Attachment is based in self-interest and the role another person can fulfill in your life. You may feel loving feels for someone but care more about what the relationship can do for you than the other person. In a co-dependent situation, a deep and anxious feeling of needing that person to be happy or fulfilled might be the motivation.
Maybe you are with someone with whom you enjoy spending time and have similar interests. Maybe you have a fantastic intimate bond, and you think you would not be able to find a person better, or that your family approves of more. The nature of this relationship is attachment because the motivation for committing to this person is because you don't want to end up with someone less desirable, or end up alone. This is rather selfish if you think about it. Neither person has the opportunity to find true love if the relationship operates under a self-serving pretense.
Can I love without being attached?
Not only is it possible to love someone without feelings of attachment, according to many experts including Sadhguru, it is also the preferred path to a spiritually fulfilled life. In this view, love is inherently fulfilling as it is a stroke of truth in an inscrutable world, and comes from a place of security.
Can I be attached without loving the person?
Knowing what we now know about love vs. attachment, it should go without saying that you can be attached without actually loving someone.

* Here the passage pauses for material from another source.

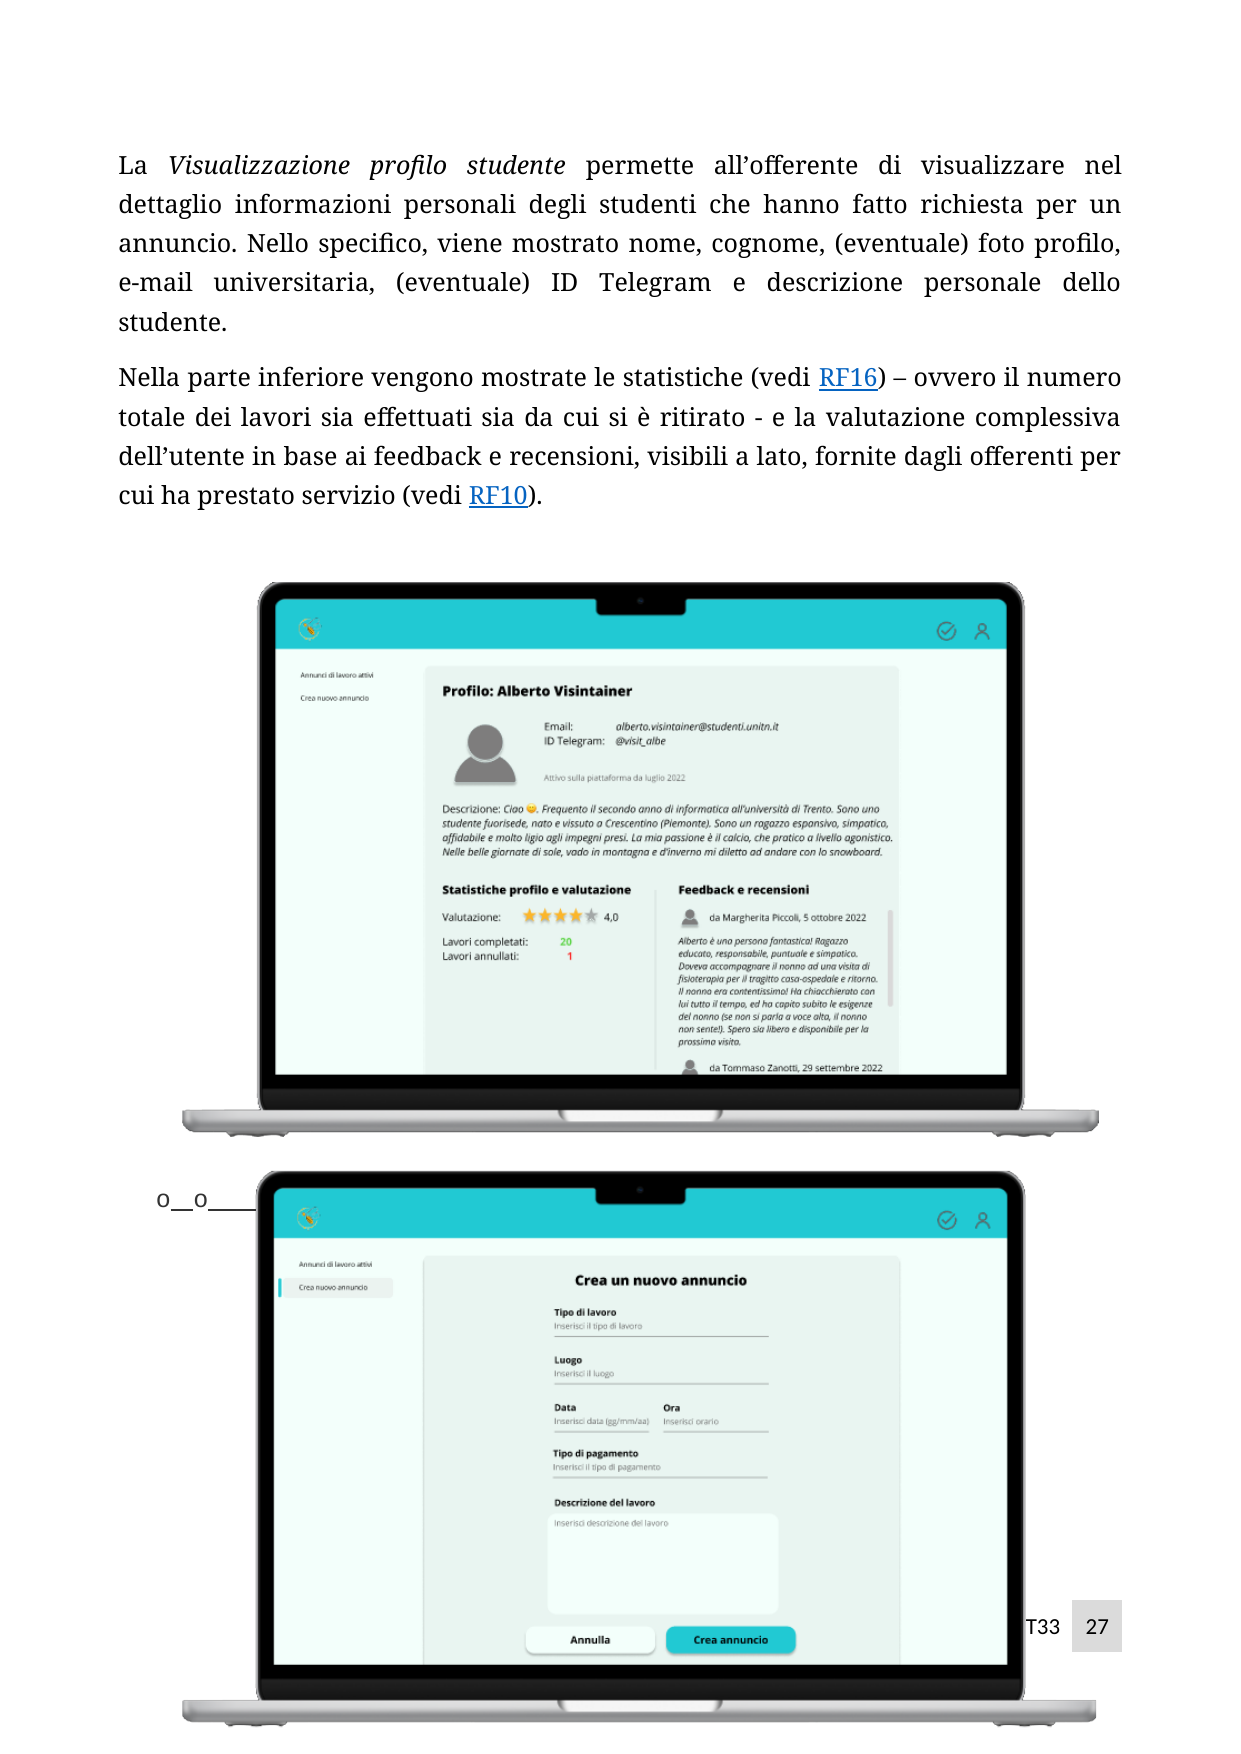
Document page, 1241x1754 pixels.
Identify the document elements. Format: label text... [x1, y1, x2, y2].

Why? Because love is a selfless act, and attachment is selfish. You are manipulating a person into being what you want them to be for you when you are attached, rather than loving them as they are for the sake of, well, loving.
If not love nor attachment, what other feeling could I probably be experiencing?
Not all feelings, romantic or otherwise, fall into the categories of either love or attachment. There are many other feelings you may be having. Outside influences, such as substance use and past relationships, can affect your feelings as well.
I want to leave you with a statement from our Yogi, Sadhguru, "Love is like a flower in your hands. You must be constantly aware how you move your hands...you must move gently."